Das war übrigens auch eines der seltenen Male, dass ich den perfekten Mann unsympathisch fand. Wir saßen zu dritt bei einer großen Feier, und der perfekte Mann husste M-Mann auf, weil M-Mann doch noch fast gar nichts getrunken habe - wie ungewöhnlich! Ich dachte nur, wie widerlich, so eine schlechte Angewohnheit muss echt nicht auch noch lustig betrachtet und verharmlost werden. Aus dem perfekten Mann wurde der perfekte Mann mit doch einem kleinen Makel. (Nun gut, er hat schon mehr als nur den einen.

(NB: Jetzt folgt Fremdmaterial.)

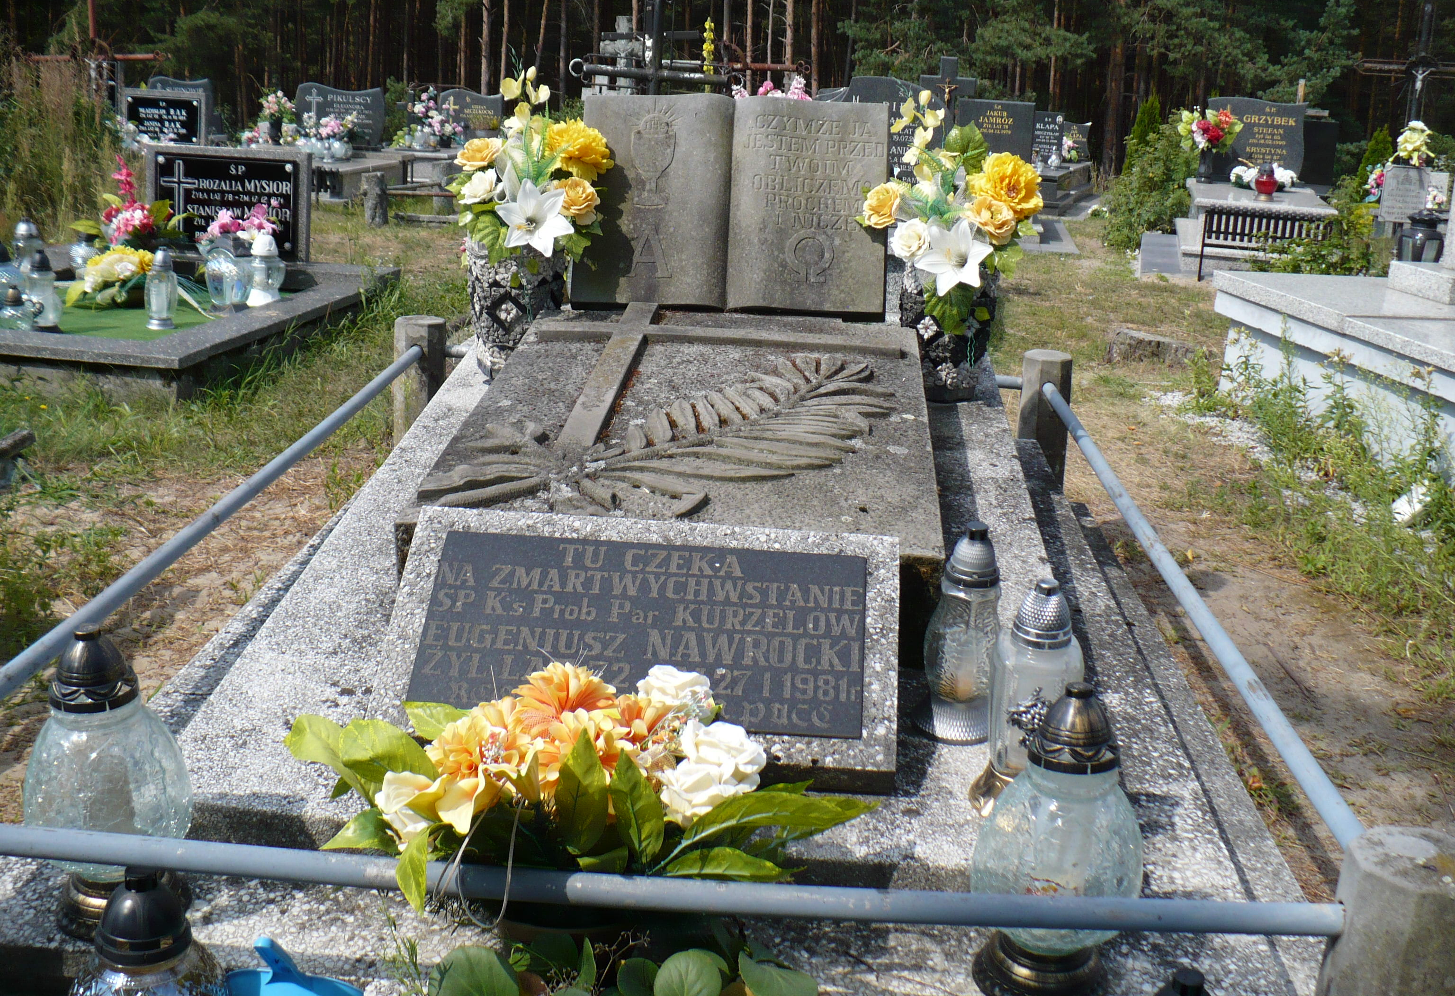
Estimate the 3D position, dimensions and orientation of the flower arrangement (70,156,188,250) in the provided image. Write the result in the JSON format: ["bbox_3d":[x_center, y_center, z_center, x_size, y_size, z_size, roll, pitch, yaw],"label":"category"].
[{"bbox_3d":[-2.292,-1.129,5.950,0.420,0.350,0.300,3,17,3],"label":"flower arrangement"}]

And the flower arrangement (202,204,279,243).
[{"bbox_3d":[-1.629,-0.918,5.200,0.260,0.130,0.200,3,17,3],"label":"flower arrangement"}]

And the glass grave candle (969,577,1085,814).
[{"bbox_3d":[0.374,0.245,1.947,0.115,0.299,0.115,3,17,3],"label":"glass grave candle"}]

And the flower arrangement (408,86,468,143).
[{"bbox_3d":[-2.139,-2.837,11.500,0.410,0.410,0.320,3,17,3],"label":"flower arrangement"}]

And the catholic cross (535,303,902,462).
[{"bbox_3d":[-0.026,-0.249,2.976,0.758,0.035,0.973,3,23,3],"label":"catholic cross"}]

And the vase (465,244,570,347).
[{"bbox_3d":[-0.473,-0.423,3.477,0.219,0.297,0.219,3,17,3],"label":"vase"}]

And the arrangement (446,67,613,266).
[{"bbox_3d":[-0.431,-0.723,3.392,0.346,0.425,0.300,3,17,3],"label":"arrangement"}]

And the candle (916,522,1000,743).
[{"bbox_3d":[0.311,0.167,2.036,0.115,0.285,0.115,3,20,3],"label":"candle"}]

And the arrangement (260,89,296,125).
[{"bbox_3d":[-3.994,-3.465,13.800,0.330,0.330,0.290,3,17,3],"label":"arrangement"}]

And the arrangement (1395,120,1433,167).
[{"bbox_3d":[4.591,-2.372,10.400,0.260,0.320,0.220,3,17,3],"label":"arrangement"}]

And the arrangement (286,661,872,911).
[{"bbox_3d":[-0.160,0.315,1.700,0.590,0.235,0.330,3,17,3],"label":"arrangement"}]

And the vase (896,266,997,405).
[{"bbox_3d":[0.458,-0.352,3.289,0.208,0.280,0.208,3,23,3],"label":"vase"}]

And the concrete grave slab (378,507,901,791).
[{"bbox_3d":[-0.114,0.197,2.109,0.681,0.056,0.373,3,51,3],"label":"concrete grave slab"}]

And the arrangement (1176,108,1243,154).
[{"bbox_3d":[2.913,-2.219,9.400,0.400,0.280,0.330,3,17,3],"label":"arrangement"}]

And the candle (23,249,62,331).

Ist ja auch nur ein Mensch, und spätestens seitdem ich mich selbst ein bisschen mehr schätze, sehe ich es auch als relativen Makel, dass er mich nicht attraktiv fand. Relativ eben nur auf mich bezogen.)

Weil M-Mann und ich so verschieden sind, krachen auch unsere Lebensentwürfe mitunter aufeinander. Vielmehr sein sehr konkreter Plan und meine sehr unkonkreten Vorstellungen davon, was nicht mehr geht, was circa sein sollte und wie ich mich dabei fühlen will.